Гауг подошел к нему и, сильно ударив его рукой в щеку, сказал ему:

— Вот тебе, негодяй (Schuft), за жандармов!

Тесье в это время взошел опять в комнату, написал имена и адрес и молча подал их ему. На лестнице собралась толпа зрителей. Гауг извинился перед хозяином и ушел с Тесье.

Гервег бросился к комиссару полиции, прося его взять под защиту законов против подосланных убийц, и спрашивал, не начать ли ему процесс за пощечину.

Комиссар при содержателе отеля, расспросив о разных подробностях, изъявил сомнение в том, чтоб люди, таким образом приходившие белым днем в отель, не скрывая имен и места жительства, были подосланные убийцы. Что касается до процесса, он полагал, что его начать очень легко, и, наверное, думал, что Гауг будет приговорен к небольшой пени и к непродолжительной тюрьме. «Но в вашем деле вот в чем неудобство, — прибавил он, — для того, чтоб осудили этого господина, вам надобно публично доказать, что он вам действительно дал пощечину… Мне кажется, что для вашей пользы лучше дело оставить, оно же бог знает к каким ревеляциям[722] поведет…»

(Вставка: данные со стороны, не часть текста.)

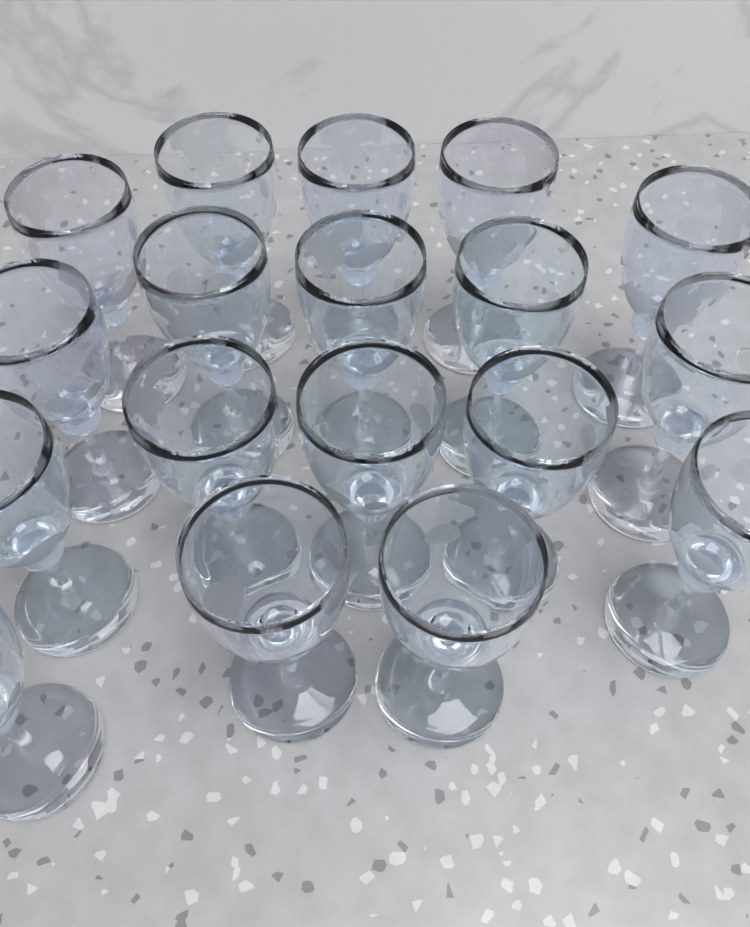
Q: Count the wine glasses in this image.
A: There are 18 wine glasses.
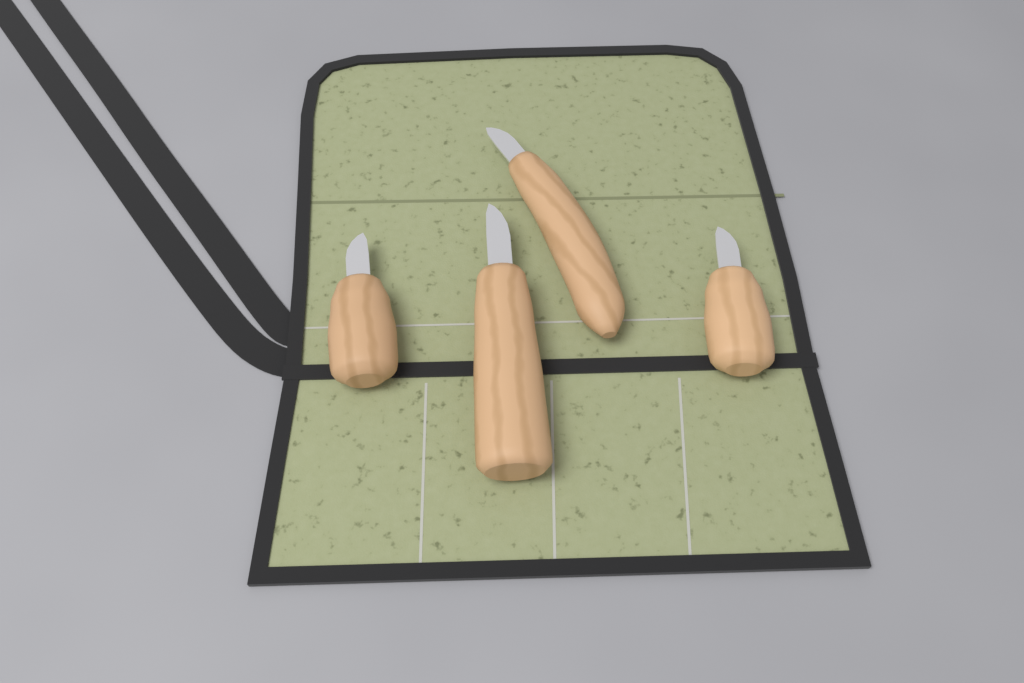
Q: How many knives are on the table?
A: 4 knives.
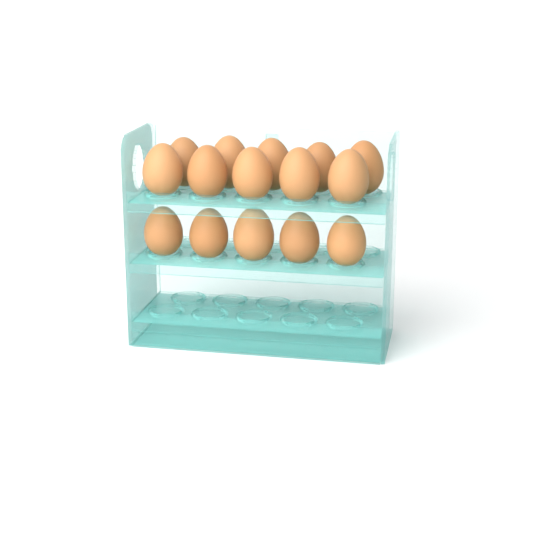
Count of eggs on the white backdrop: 15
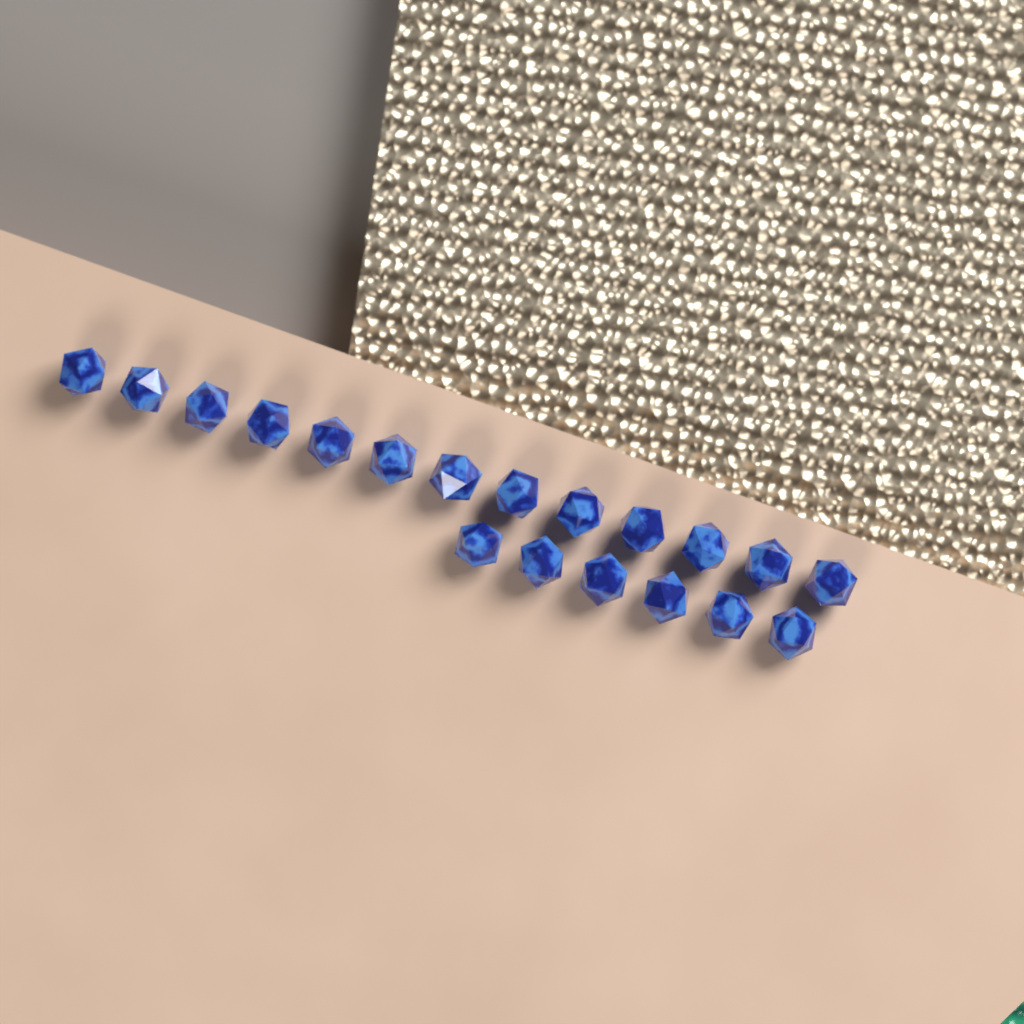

Логика комиссара победила.

Я тогда был в Лугано. Обдумав дело, на меня нашел страх: я был уверен, что Гервег не вызовет Гауга или Тесье, но чтоб Гауг умел на этом остановиться и покойно уехать из Цюриха, — в этом я не был уверен. Вызов со стороны Гауга[723] был бы явным образом против характера, который я хотел дать делу. Сам Тесье, на благородный ум которого я мог совершенно надеяться, во всем был слишком француз.

Гауг был упрям до капризности и раздражителен до детства. У него постоянно были контры и пики то с Хоецким, то с Энгельсоном, то с Орсини и итальянцами, которых он наконец действительно восстановил против себя, — и Орсини, улыбаясь по-своему и слегка покачивая головой, говаривал пресмешно:

— Oh, il generale, il generale Aug![724]

На Гауга имел влияние один Карл Фогт с своим светлым практическим взглядом; он поступал агрессивно: осыпал его насмешками, кричал, — и Гауг его слушался.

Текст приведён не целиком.